Sonrası malum. Seattle’a yeni takım muhabbetleri medyada daha az haber oluyordu, ben de daha az düşünmeye başlamıştım artık vahim olayı. Aklım fikrim Thunder olmuştu.
Derken Chris Hansen denen adam çıktı. 2008 yılından bu yana Seattle Supersonics’in dirilişiyle ilgili birçok dedikodu ortaya atılıyordu ama ilk kez somut adım atan ve net konuşan biri vardı piyasada. Geçtiğimiz hafta olayın ciddiyeti büyüdü ve resmiyet kazandı. İçimde bir şeyler uyanmaya başladı.
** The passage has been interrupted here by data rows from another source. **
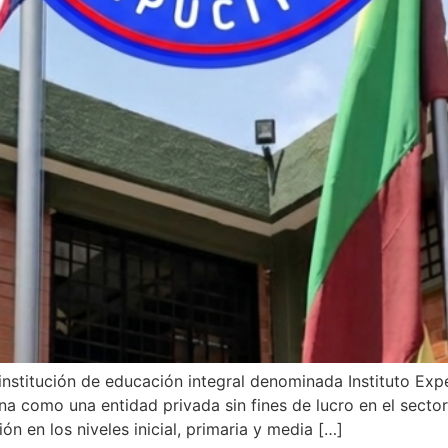
nstitución de educación integral denominada Instituto Exp
a como una entidad privada sin fines de lucro en el sector
n en los niveles inicial, primaria y media […]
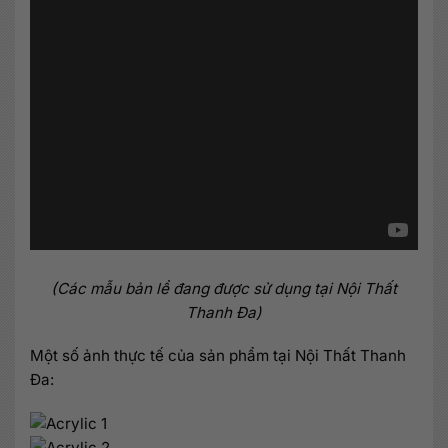
(Các mẫu bản lề đang được sử dụng tại Nội Thất
Thanh Đa)
Một số ảnh thực tế của sản phẩm tại Nội Thất Thanh
Đa:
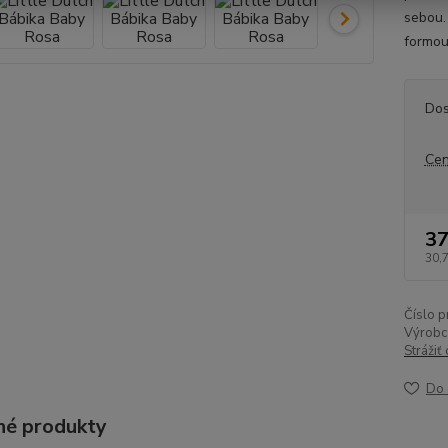
sebou.
formou
Dos
Cen
37
30,
Číslo p
Výrobc
Strážiť
Do 
é produkty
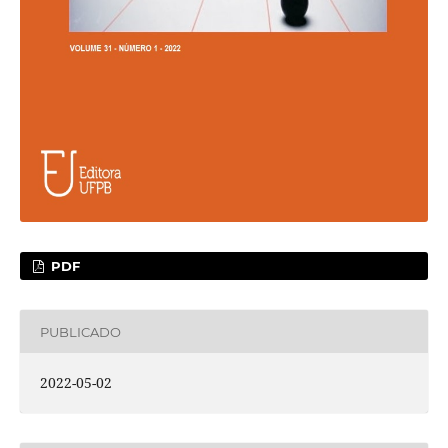
PDF
PUBLICADO
2022-05-02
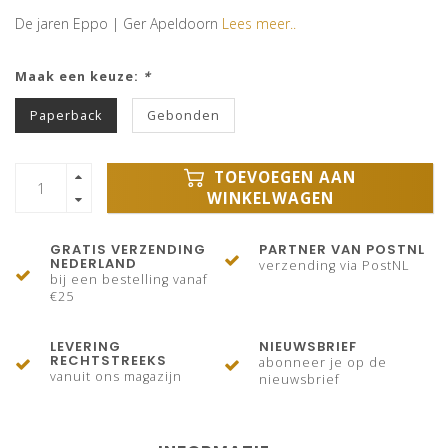
De jaren Eppo | Ger Apeldoorn
Lees meer..
Maak een keuze:
*
Paperback
Gebonden
TOEVOEGEN AAN
WINKELWAGEN
GRATIS VERZENDING
PARTNER VAN POSTNL
NEDERLAND
verzending via PostNL
bij een bestelling vanaf
€25
LEVERING
NIEUWSBRIEF
RECHTSTREEKS
abonneer je op de
vanuit ons magazijn
nieuwsbrief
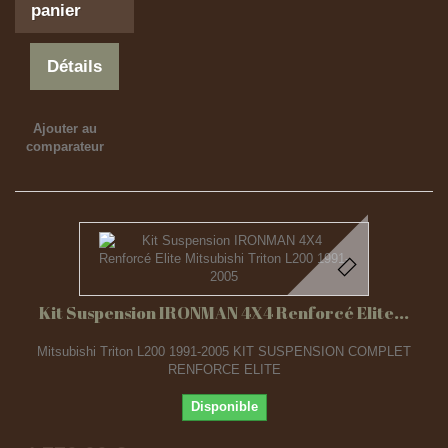
panier
Détails
Ajouter au
comparateur
Kit Suspension IRONMAN 4X4 Renforcé Elite...
Mitsubishi Triton L200 1991-2005 KIT SUSPENSION COMPLET
RENFORCE ELITE
Disponible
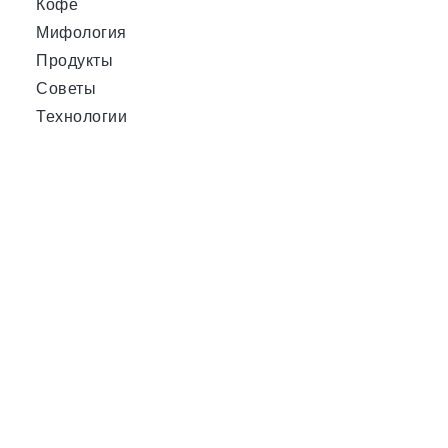
Кофе
Мифология
Продукты
Советы
Технологии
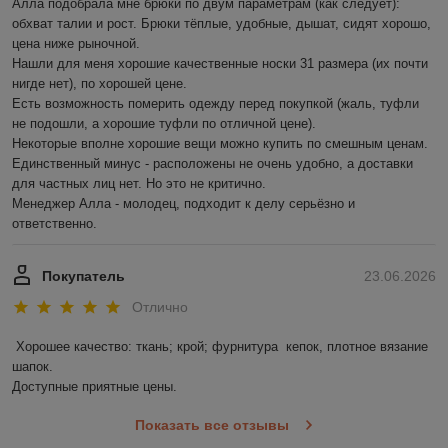
Алла подобрала мне брюки по двум параметрам (как следует): 
обхват талии и рост. Брюки тёплые, удобные, дышат, сидят хорошо, 
цена ниже рыночной.

Нашли для меня хорошие качественные носки 31 размера (их почти 
нигде нет), по хорошей цене.

Есть возможность померить одежду перед покупкой (жаль, туфли 
не подошли, а хорошие туфли по отличной цене).

Некоторые вполне хорошие вещи можно купить по смешным ценам.

Единственный минус - расположены не очень удобно, а доставки 
для частных лиц нет. Но это не критично.

Менеджер Алла - молодец, подходит к делу серьёзно и 
ответственно.
Покупатель
23.06.2026
Отлично
Хорошее качество: ткань; крой; фурнитура  кепок, плотное вязание 
шапок.

Доступные приятные цены.
Показать все отзывы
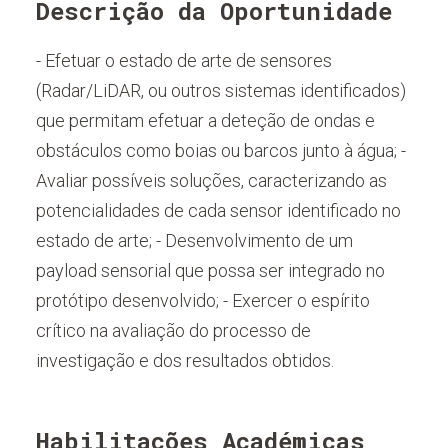
Descrição da Oportunidade
- Efetuar o estado de arte de sensores
(Radar/LiDAR, ou outros sistemas identificados)
que permitam efetuar a deteção de ondas e
obstáculos como boias ou barcos junto à água; -
Avaliar possíveis soluções, caracterizando as
potencialidades de cada sensor identificado no
estado de arte; - Desenvolvimento de um
payload sensorial que possa ser integrado no
protótipo desenvolvido; - Exercer o espírito
crítico na avaliação do processo de
investigação e dos resultados obtidos.
Habilitações Académicas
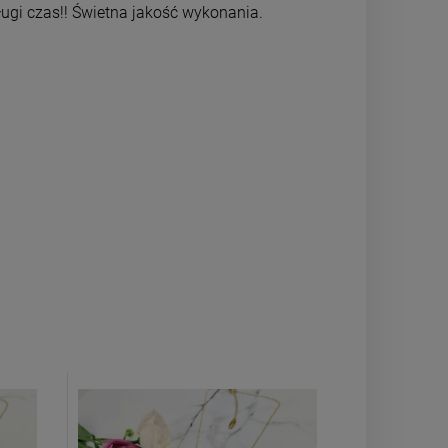
długi czas!! Świetna jakość wykonania.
“Seattle şu an lige geri dönse kimi tutacaksın?” sorusuyla çok kez karşılaştım. 2009’a kadar, henüz olay tazeyken cevap kolaydı. Ama zaman geçip, umutlar tükendikten sonra sorulunca insan Seattle’ın dönüş ihtimalini çok da ciddiye alamıyor inanın. Mevcut takım Sonics’in devamı olduğuna göre, yeni gelen takım ne olacak? Son bir-iki haftadır durmadan bu konuyu düşünüyorum. Rüyalarıma giriyor. Seattle’ın geri gelmesini istemediğim ve sonra hızlıca bu düşünceden sıyrıldığım anlar bile yaşadım. Geri gelmesi en iyisiydi, kişilik bölünmesi varsa ya kişilikleri birleştireceksin (bu Oklahoma City Thunder’ın tekrar Seattle’a taşınıp Supersonics ismini geri alması anlamına geliyor -ki böyle bir şey mümkün değil), ya da kişilikleri birbirinden ayıracaksın.
Son zamanlarda düşünmeye çok fırsatım oldu. Sonics’ten önce başka şeyler düşündüm, başka konularda da kendimle hesaplaştım. Zihnim açık bu aralar anlayacağınız. Sonunda bir karara vardım. Hansen’ın şehre takımı geri getireceğine inanmış olmalıyım ki karar vermek zorunda hissettim kendimi.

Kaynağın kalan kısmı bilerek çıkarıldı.